*** Opening of Records for processing ***

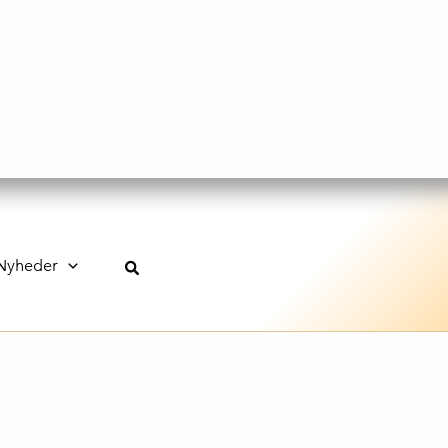
Nyheder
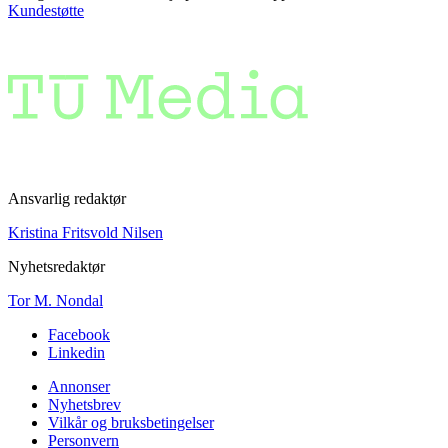
Kundestøtte
Ansvarlig redaktør
Kristina Fritsvold Nilsen
Nyhetsredaktør
Tor M. Nondal
Facebook
Linkedin
Annonser
Nyhetsbrev
Vilkår og bruksbetingelser
Personvern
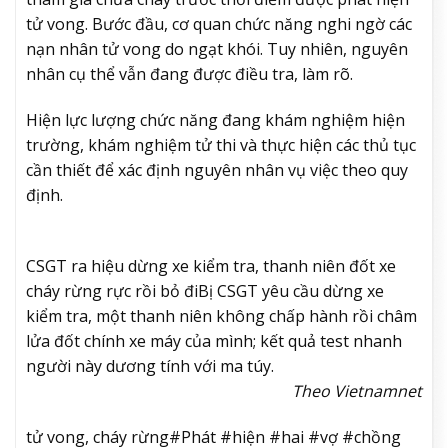
tử vong. Bước đầu, cơ quan chức năng nghi ngờ các
nạn nhân tử vong do ngạt khói. Tuy nhiên, nguyên
nhân cụ thể vẫn đang được điều tra, làm rõ.
Hiện lực lượng chức năng đang khám nghiệm hiện
trường, khám nghiệm tử thi và thực hiện các thủ tục
cần thiết để xác định nguyên nhân vụ việc theo quy
định.
CSGT ra hiệu dừng xe kiểm tra, thanh niên đốt xe
cháy rừng rực rồi bỏ đi
Bị CSGT yêu cầu dừng xe
kiểm tra, một thanh niên không chấp hành rồi châm
lửa đốt chính xe máy của mình; kết quả test nhanh
người này dương tính với ma túy.
Theo Vietnamnet
tử vong, cháy rừng#Phát #hiện #hai #vợ #chồng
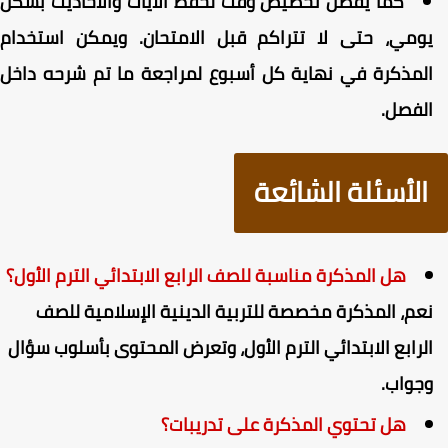
كما يفضل تخصيص وقت لحفظ الآيات والأحاديث بشكل
ومي، حتى لا تتراكم قبل الامتحان. ويمكن استخدام
لمذكرة في نهاية كل أسبوع لمراجعة ما تم شرحه داخل
لفصل.
الأسئلة الشائعة
هل المذكرة مناسبة للصف الرابع الابتدائي الترم الأول؟
عم، المذكرة مخصصة للتربية الدينية الإسلامية للصف
لرابع الابتدائي الترم الأول، وتعرض المحتوى بأسلوب سؤال
جواب.
هل تحتوي المذكرة على تدريبات؟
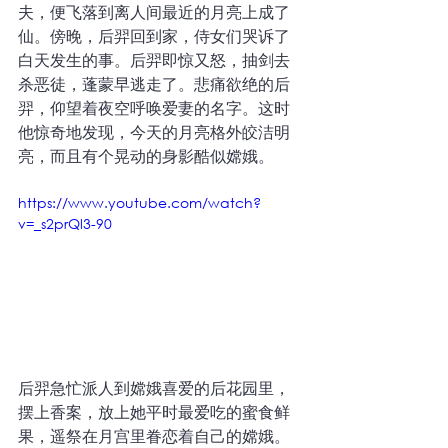
夫，便飞落到离人间最近的月亮上成了
仙。傍晚，后羿回到家，侍女们哭诉了
白天发生的事。后羿即惊又怒，抽剑去
杀恶徒，蓬蒙早逃走了。悲痛欲绝的后
羿，仰望着夜空呼唤爱妻的名字。这时
他惊奇地发现，今天的月亮格外皎洁明
亮，而且有个晃动的身影酷似嫦娥。 
https://www.youtube.com/watch?
v=_s2prQl3-90
后羿急忙派人到嫦娥喜爱的后花园里，
摆上香案，放上她平时最爱吃的蜜食鲜
果，遥祭在月宫里眷恋着自己的嫦娥。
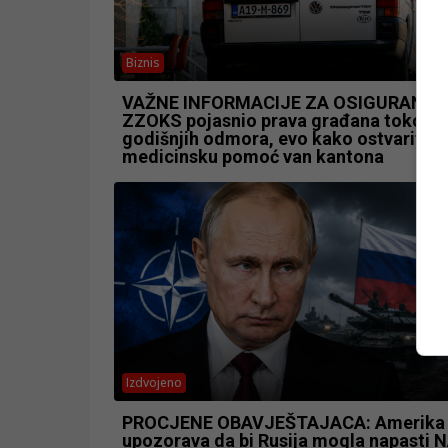
Biznis
VAŽNE INFORMACIJE ZA OSIGURANIKE
ZZOKS pojasnio prava građana tokom
godišnjih odmora, evo kako ostvariti hi
medicinsku pomoć van kantona
Izdvojeno
PROCJENE OBAVJEŠTAJACA: Amerika
upozorava da bi Rusija mogla napasti 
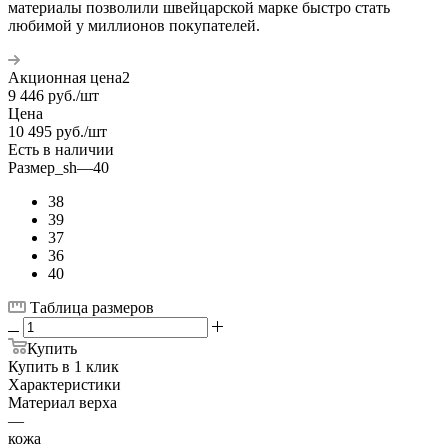
материалы позволили швейцарской марке быстро стать
любимой у миллионов покупателей.
Акционная цена2
9 446
руб.
/шт
Цена
10 495
руб.
/шт
Есть в наличии
Размер_sh
—
40
38
39
37
36
40
Таблица размеров
Купить
Купить в 1 клик
Характеристики
Материал верха
—
кожа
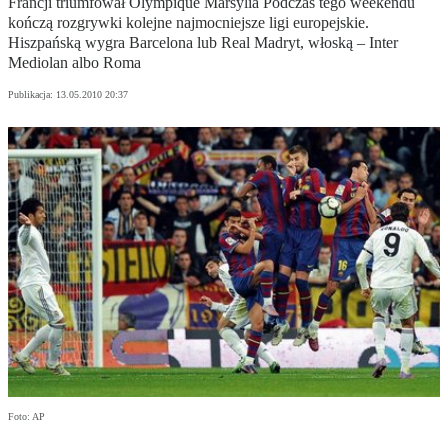
Francji triumfował Olympique Marsylia Podczas tego weekendu
kończą rozgrywki kolejne najmocniejsze ligi europejskie.
Hiszpańską wygra Barcelona lub Real Madryt, włoską – Inter
Mediolan albo Roma
Publikacja:
13.05.2010 20:37
Foto: AP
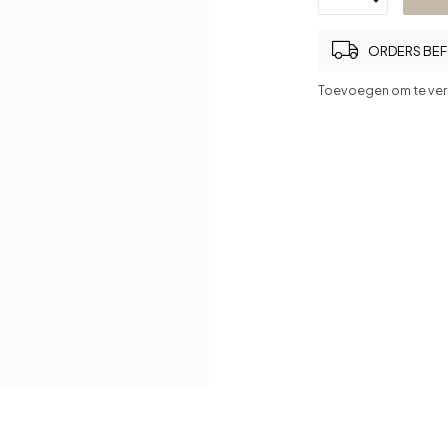
ORDERS BEFO
Toevoegen om te ver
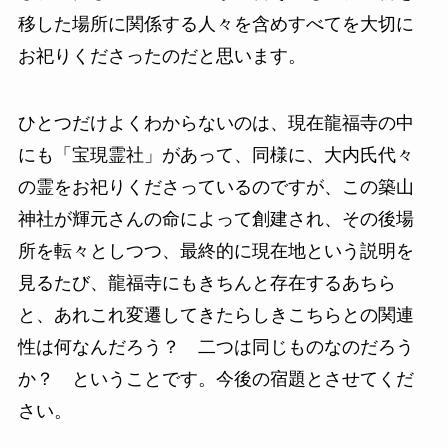
移した場所に関係する人々を含めすべてを大切に
お祀りくださったのだと思います。
ひとつだけよくわからないのは、現在龍福寺の中
にも「宝現霊社」があって、同様に、大内氏代々
の霊をお祀りくださっているのですが、この築山
神社が輝元さんの命によって創建され、その後場
所を転々としつつ、最終的に現在地という説明を
見るたび、龍福寺にもきちんと存在するあちら
と、あれこれ変遷してきたらしきこちらとの関連
性は何なんだろう？ 二つは同じものなのだろう
か？ ということです。今後の宿題とさせてくだ
さい。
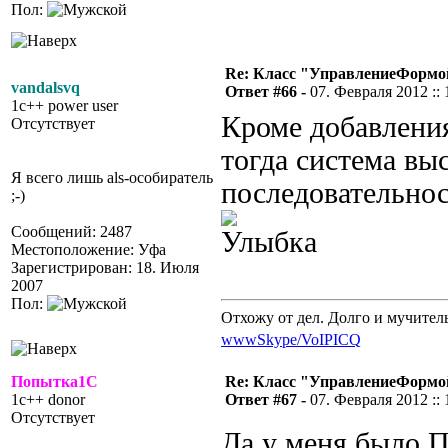
Пол:
Re: Класс "УправлениеФормо
vandalsvq
Ответ #66 -
07. Февраля 2012 :: 
1c++ power user
Кроме добавления
Отсутствует
тогда система вы
Я всего лишь als-особиратель
последовательнос
;-)
Сообщений: 2487
Местоположение: Уфа
Зарегистрирован: 18. Июля
2007
Пол:
Отхожу от дел. Долго и мучител
www
Skype/VoIP
ICQ
Попытка1С
Re: Класс "УправлениеФормо
1c++ donor
Ответ #67 -
07. Февраля 2012 :: 
Отсутствует
Да у меня было П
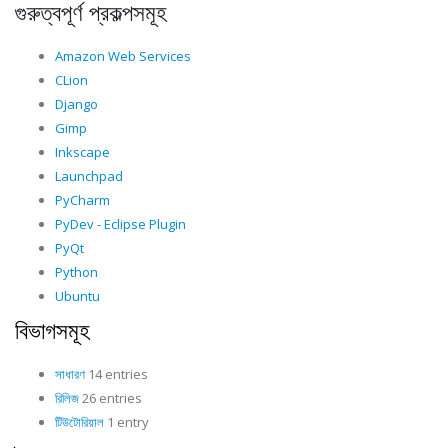
গুরুত্বপূর্ণ প্রকল্পসমূহ
Amazon Web Services
CLion
Django
Gimp
Inkscape
Launchpad
PyCharm
PyDev - Eclipse Plugin
PyQt
Python
Ubuntu
বিভাগসমূহ
সাধারণ
14 entries
রিলিজ
26 entries
টিউটোরিয়াল
1 entry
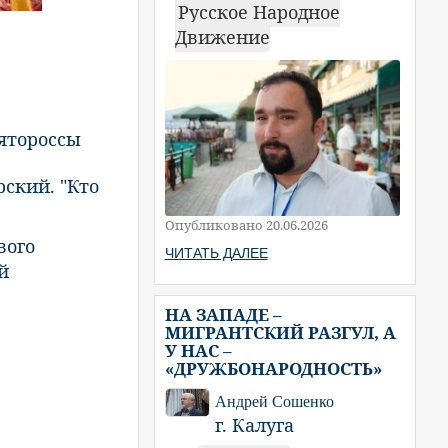
Русское Народное
Движение
ятороссы
ский. "Кто
Опубликовано 20.06.2026
вого
ЧИТАТЬ ДАЛЕЕ
й
НА ЗАПАДЕ –
МИГРАНТСКИЙ РАЗГУЛ, А
У НАС –
«ДРУЖБОНАРОДНОСТЬ»
Андрей Сошенко
г. Калуга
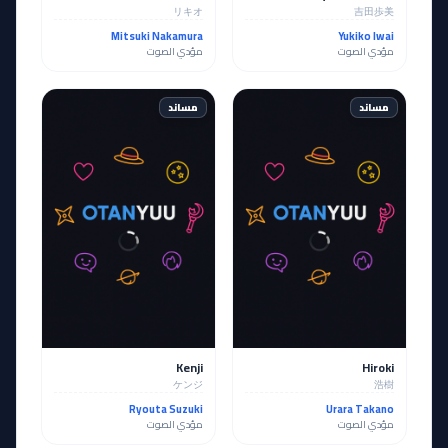
リキオ
吉田歩美
Mitsuki Nakamura
Yukiko Iwai
مؤدي الصوت
مؤدي الصوت
مساند
مساند
Kenji
Hiroki
ケンジ
浩樹
Ryouta Suzuki
Urara Takano
مؤدي الصوت
مؤدي الصوت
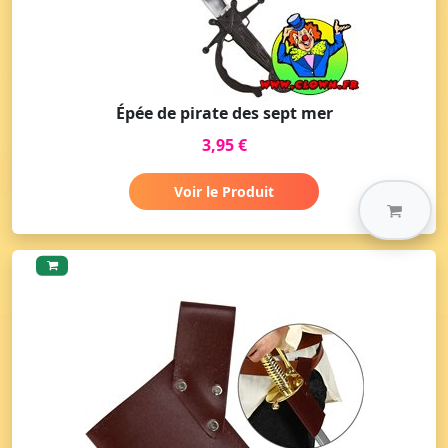
Épée de pirate des sept mer
3,95 €
Voir le Produit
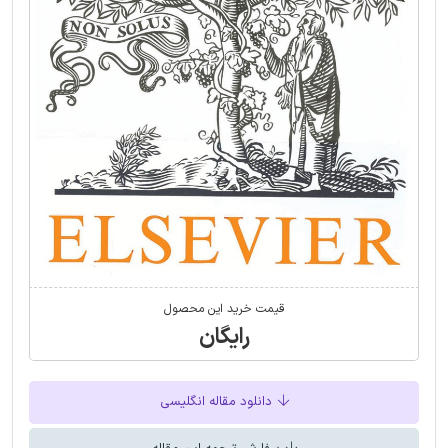
قیمت خرید این محصول
رایگان
دانلود مقاله انگلیسی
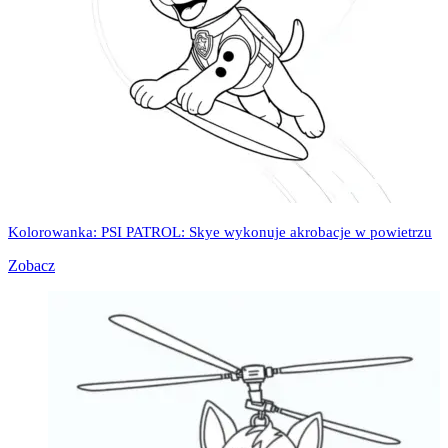
Kolorowanka: PSI PATROL: Skye wykonuje akrobacje w powietrzu
Zobacz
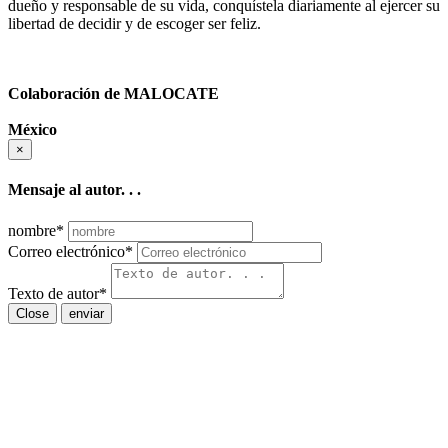
dueño y responsable de su vida, conquístela diariamente al ejercer su
libertad de decidir y de escoger ser feliz.
Colaboración de MALOCATE
México
×
Mensaje al autor. . .
nombre
*
Correo electrónico
*
Texto de autor
*
Close
enviar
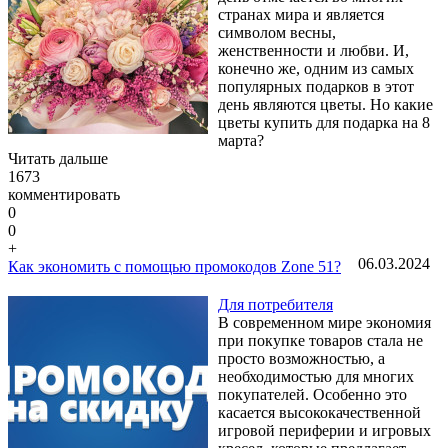
странах мира и является
символом весны,
женственности и любви. И,
конечно же, одним из самых
популярных подарков в этот
день являются цветы. Но какие
цветы купить для подарка на 8
марта?
Читать дальше
1673
комментировать
0
0
+
06.03.2024
Как экономить с помощью промокодов Zone 51?
Для потребителя
В современном мире экономия
при покупке товаров стала не
просто возможностью, а
необходимостью для многих
покупателей. Особенно это
касается высококачественной
игровой периферии и игровых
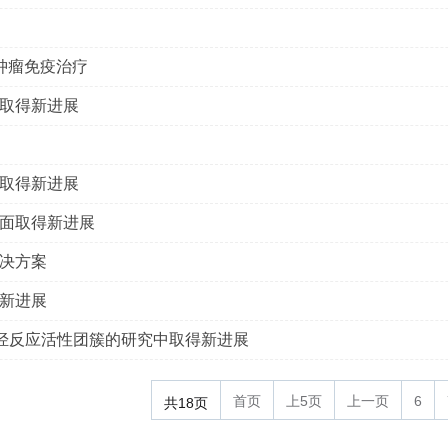
导肿瘤免疫治疗
取得新进展
取得新进展
面取得新进展
决方案
新进展
制芳烃反应活性团簇的研究中取得新进展
首页
上5页
上一页
6
共18页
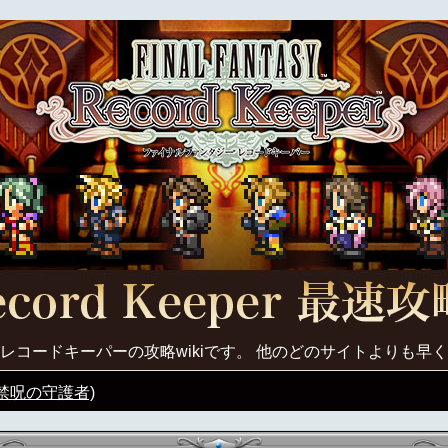
レコードキーパーの攻略wikiです。 他のどのサイトよりも早
禁呪の守護者)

*** Close of Records for processing ***

Problem details: All of the data above should be quoted exactly, except for the pictures.

Response area:
Nyheder
Kundestøtte
Ansvarlig redaktør
Kristina Fritsvold Nilsen
Nyhetsredaktør
Tor M. Nondal
Facebook
Linkedin
Annonser
Nyhetsbrev
Vilkår og bruksbetingelser
Personvern
tử vong. Bước đầu, cơ quan chức năng nghi ngờ các
nạn nhân tử vong do ngạt khói. Tuy nhiên, nguyên
nhân cụ thể vẫn đang được điều tra, làm rõ.
Hiện lực lượng chức năng đang khám nghiệm hiện
trường, khám nghiệm tử thi và thực hiện các thủ tục
cần thiết để xác định nguyên nhân vụ việc theo quy
định.
CSGT ra hiệu dừng xe kiểm tra, thanh niên đốt xe
cháy rừng rực rồi bỏ đi
Bị CSGT yêu cầu dừng xe
kiểm tra, một thanh niên không chấp hành rồi châm
lửa đốt chính xe máy của mình; kết quả test nhanh
người này dương tính với ma túy.
Theo Vietnamnet
tử vong, cháy rừng#Phát #hiện #hai #vợ #chồng
كما يفضل تخصيص وقت لحفظ الآيات والأحاديث بشكل
ومي، حتى لا تتراكم قبل الامتحان. ويمكن استخدام
لمذكرة في نهاية كل أسبوع لمراجعة ما تم شرحه داخل
لفصل.
الأسئلة الشائعة
هل المذكرة مناسبة للصف الرابع الابتدائي الترم الأول؟
عم، المذكرة مخصصة للتربية الدينية الإسلامية للصف
لرابع الابتدائي الترم الأول، وتعرض المحتوى بأسلوب سؤال
جواب.
هل تحتوي المذكرة على تدريبات؟
夫，便飞落到离人间最近的月亮上成了
仙。傍晚，后羿回到家，侍女们哭诉了
白天发生的事。后羿即惊又怒，抽剑去
杀恶徒，蓬蒙早逃走了。悲痛欲绝的后
羿，仰望着夜空呼唤爱妻的名字。这时
他惊奇地发现，今天的月亮格外皎洁明
亮，而且有个晃动的身影酷似嫦娥。 
https://www.youtube.com/watch?
v=_s2prQl3-90
后羿急忙派人到嫦娥喜爱的后花园里，
摆上香案，放上她平时最爱吃的蜜食鲜
果，遥祭在月宫里眷恋着自己的嫦娥。
Biznis
VAŽNE INFORMACIJE ZA OSIGURANIKE
ZZOKS pojasnio prava građana tokom
godišnjih odmora, evo kako ostvariti hi
medicinsku pomoć van kantona
Izdvojeno
PROCJENE OBAVJEŠTAJACA: Amerika
upozorava da bi Rusija mogla napasti 
материалы позволили швейцарской марке быстро стать
любимой у миллионов покупателей.
Акционная цена2
9 446
руб.
/шт
Цена
10 495
руб.
/шт
Есть в наличии
Размер_sh
—
40
38
39
37
36
40
Таблица размеров
Купить
Купить в 1 клик
Характеристики
Материал верха
—
кожа
Francji triumfował Olympique Marsylia Podczas tego weekendu
kończą rozgrywki kolejne najmocniejsze ligi europejskie.
Hiszpańską wygra Barcelona lub Real Madryt, włoską – Inter
Mediolan albo Roma
Publikacja:
13.05.2010 20:37
Foto: AP
ORDERS BEFO
Toevoegen om te ver
移した場所に関係する人々を含めすべてを大切に
お祀りくださったのだと思います。
ひとつだけよくわからないのは、現在龍福寺の中
にも「宝現霊社」があって、同様に、大内氏代々
の霊をお祀りくださっているのですが、この築山
神社が輝元さんの命によって創建され、その後場
所を転々としつつ、最終的に現在地という説明を
見るたび、龍福寺にもきちんと存在するあちら
と、あれこれ変遷してきたらしきこちらとの関連
性は何なんだろう？ 二つは同じものなのだろう
か？ ということです。今後の宿題とさせてくだ
さい。
Пол:
Re: Класс "УправлениеФормо
vandalsvq
Ответ #66 -
07. Февраля 2012 :: 
1c++ power user
Кроме добавления
Отсутствует
тогда система вы
Я всего лишь als-особиратель
последовательнос
;-)
Сообщений: 2487
Местоположение: Уфа
Зарегистрирован: 18. Июля
2007
Пол:
Отхожу от дел. Долго и мучител
www
Skype/VoIP
ICQ
Попытка1С
Re: Класс "УправлениеФормо
1c++ donor
Ответ #67 -
07. Февраля 2012 :: 
Отсутствует
Да у меня было П
গুরুত্বপূর্ণ প্রকল্পসমূহ
Amazon Web Services
CLion
Django
Gimp
Inkscape
Launchpad
PyCharm
PyDev - Eclipse Plugin
PyQt
Python
Ubuntu
বিভাগসমূহ
সাধারণ
14 entries
রিলিজ
26 entries
টিউটোরিয়াল
1 entry
Русское Народное
Движение
ятороссы
ский. "Кто
Опубликовано 20.06.2026
вого
ЧИТАТЬ ДАЛЕЕ
й
НА ЗАПАДЕ –
МИГРАНТСКИЙ РАЗГУЛ, А
У НАС –
«ДРУЖБОНАРОДНОСТЬ»
Андрей Сошенко
г. Калуга
リキオ
吉田歩美
Mitsuki Nakamura
Yukiko Iwai
مؤدي الصوت
مؤدي الصوت
مساند
مساند
Kenji
Hiroki
ケンジ
浩樹
Ryouta Suzuki
Urara Takano
مؤدي الصوت
مؤدي الصوت
Épée de pirate des sept mer
3,95 €
Voir le Produit
قیمت خرید این محصول
رایگان
دانلود مقاله انگلیسی
Kolorowanka: PSI PATROL: Skye wykonuje akrobacje w powietrzu
Zobacz
dueño y responsable de su vida, conquístela diariamente al ejercer su
libertad de decidir y de escoger ser feliz.
Colaboración de MALOCATE
México
×
Mensaje al autor. . .
nombre
*
Correo electrónico
*
Texto de autor
*
Close
enviar
странах мира и является
символом весны,
женственности и любви. И,
конечно же, одним из самых
популярных подарков в этот
день являются цветы. Но какие
цветы купить для подарка на 8
марта?
Читать дальше
1673
комментировать
0
0
+
06.03.2024
Как экономить с помощью промокодов Zone 51?
Для потребителя
В современном мире экономия
при покупке товаров стала не
просто возможностью, а
необходимостью для многих
покупателей. Особенно это
касается высококачественной
игровой периферии и игровых
导肿瘤免疫治疗
取得新进展
取得新进展
面取得新进展
决方案
新进展
制芳烃反应活性团簇的研究中取得新进展
首页
上5页
上一页
6
共18页
レコードキーパーの攻略wikiです。 他のどのサイトよりも早
禁呪の守護者)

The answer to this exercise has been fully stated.